Collected data:
#####

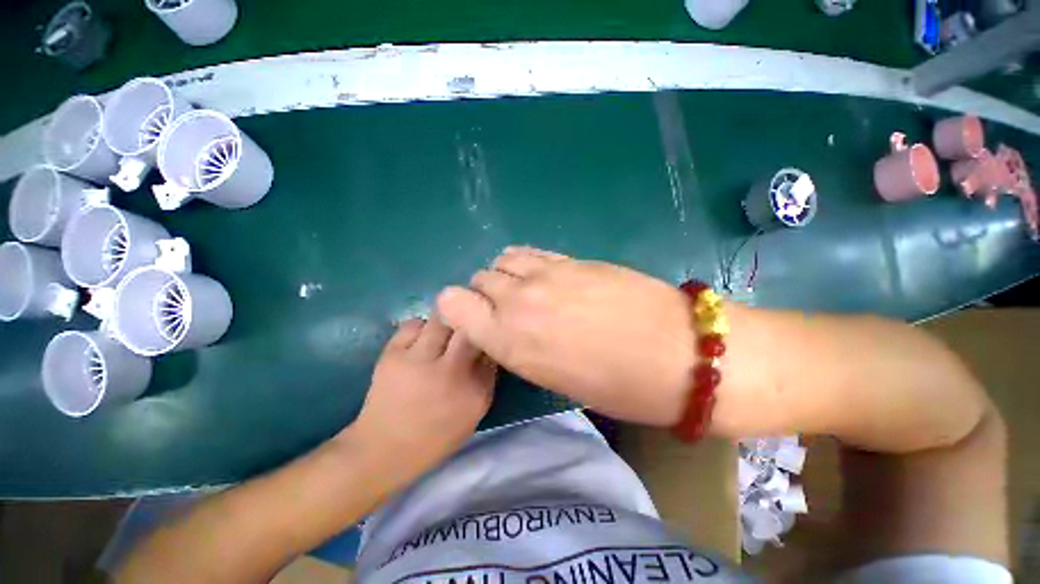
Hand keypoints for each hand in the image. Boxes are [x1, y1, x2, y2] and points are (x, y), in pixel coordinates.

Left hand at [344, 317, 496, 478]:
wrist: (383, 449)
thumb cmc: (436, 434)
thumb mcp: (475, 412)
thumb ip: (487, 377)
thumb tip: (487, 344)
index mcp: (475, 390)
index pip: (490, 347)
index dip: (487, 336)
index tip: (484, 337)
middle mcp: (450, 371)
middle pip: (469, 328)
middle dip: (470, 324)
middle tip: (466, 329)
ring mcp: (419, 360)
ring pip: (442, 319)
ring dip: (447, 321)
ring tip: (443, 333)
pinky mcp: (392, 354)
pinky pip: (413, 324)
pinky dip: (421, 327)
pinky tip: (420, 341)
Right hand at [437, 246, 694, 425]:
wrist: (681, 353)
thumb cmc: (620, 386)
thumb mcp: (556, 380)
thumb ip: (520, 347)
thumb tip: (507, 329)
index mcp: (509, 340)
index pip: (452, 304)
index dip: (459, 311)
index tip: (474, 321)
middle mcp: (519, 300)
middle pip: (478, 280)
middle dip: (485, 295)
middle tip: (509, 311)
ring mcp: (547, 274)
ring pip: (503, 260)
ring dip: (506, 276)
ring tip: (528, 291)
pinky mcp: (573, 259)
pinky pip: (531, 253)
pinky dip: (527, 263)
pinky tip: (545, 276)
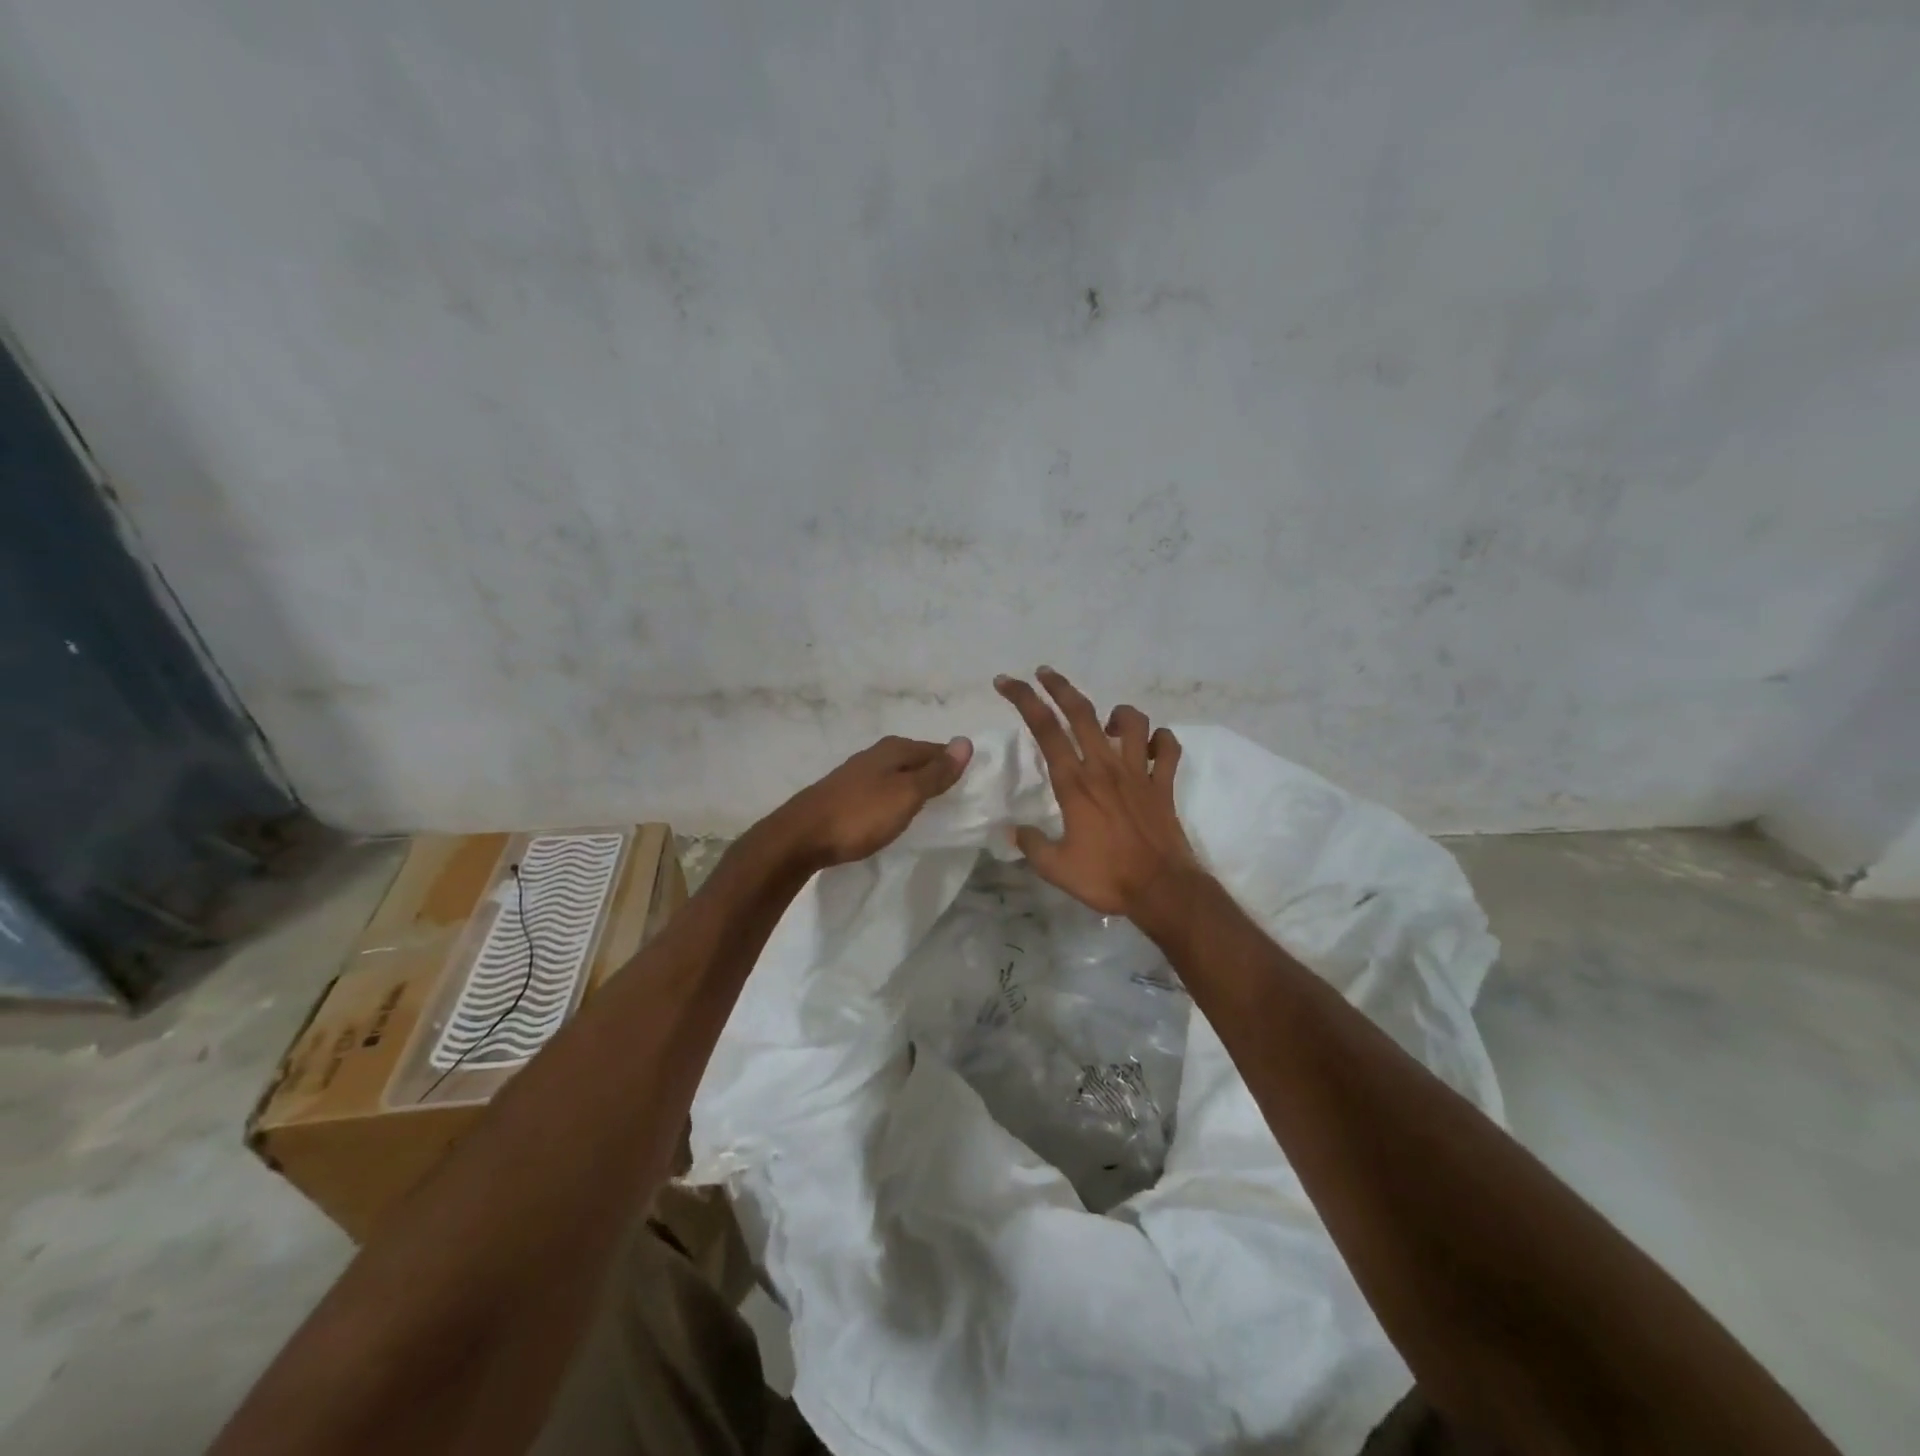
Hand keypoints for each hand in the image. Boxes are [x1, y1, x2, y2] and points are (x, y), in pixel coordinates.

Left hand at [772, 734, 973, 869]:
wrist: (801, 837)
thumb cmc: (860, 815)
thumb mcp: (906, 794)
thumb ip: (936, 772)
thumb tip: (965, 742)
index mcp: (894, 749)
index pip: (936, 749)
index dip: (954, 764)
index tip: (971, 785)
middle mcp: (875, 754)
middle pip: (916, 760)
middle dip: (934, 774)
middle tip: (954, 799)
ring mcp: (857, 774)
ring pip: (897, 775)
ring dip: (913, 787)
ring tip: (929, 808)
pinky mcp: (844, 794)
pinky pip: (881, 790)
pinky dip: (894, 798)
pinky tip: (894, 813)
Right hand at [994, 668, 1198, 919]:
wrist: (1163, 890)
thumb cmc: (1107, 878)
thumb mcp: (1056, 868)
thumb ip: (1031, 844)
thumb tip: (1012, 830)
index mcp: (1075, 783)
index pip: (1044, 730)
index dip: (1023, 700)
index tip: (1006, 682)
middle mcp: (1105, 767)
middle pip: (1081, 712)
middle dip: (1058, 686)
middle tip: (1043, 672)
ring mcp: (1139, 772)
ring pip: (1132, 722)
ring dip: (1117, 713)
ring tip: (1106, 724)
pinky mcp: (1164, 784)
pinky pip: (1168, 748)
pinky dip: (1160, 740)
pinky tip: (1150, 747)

#####

**What the exercise asks**
Output the line that contains "pinky mcp: (573, 259)" and every line after it to the end of the records, word for word, leaving out the pictures.

**Written solution**
pinky mcp: (573, 259)
pinky pip: (531, 253)
pinky dip: (527, 263)
pinky tip: (545, 276)
Hand keypoints for each hand in the image. Boxes are [x1, y1, x2, y2] and points are (x, y), in pixel coordinates.

Left hand at [772, 734, 973, 869]:
wrist: (801, 837)
thumb cmc: (860, 815)
thumb mcp: (906, 794)
thumb ip: (936, 772)
thumb tip: (965, 742)
index mcp: (894, 749)
index pip: (936, 749)
index dip: (954, 764)
index tip: (971, 785)
middle mcp: (875, 754)
middle pip: (916, 760)
middle dip: (934, 774)
middle tip: (954, 799)
ring mcp: (857, 774)
ring pip: (897, 775)
ring dip: (913, 787)
ring tip: (929, 808)
pinky mcp: (844, 794)
pinky pip: (881, 790)
pinky dip: (894, 798)
pinky tip: (894, 813)
Right hand at [994, 668, 1198, 919]:
wrist: (1163, 890)
thumb cmc: (1107, 878)
thumb mcp: (1056, 868)
thumb ip: (1031, 844)
thumb tip: (1012, 830)
index mcp: (1075, 783)
index pip: (1044, 730)
index dip: (1023, 700)
index tip: (1006, 682)
middle mcp: (1105, 767)
middle pip: (1081, 712)
middle dip: (1058, 686)
middle tip: (1043, 672)
ring mcp: (1139, 772)
ring pip: (1132, 722)
ring dip: (1117, 713)
ring tip: (1106, 724)
pinky mcp: (1164, 784)
pinky pip: (1168, 748)
pinky dip: (1160, 740)
pinky tip: (1150, 747)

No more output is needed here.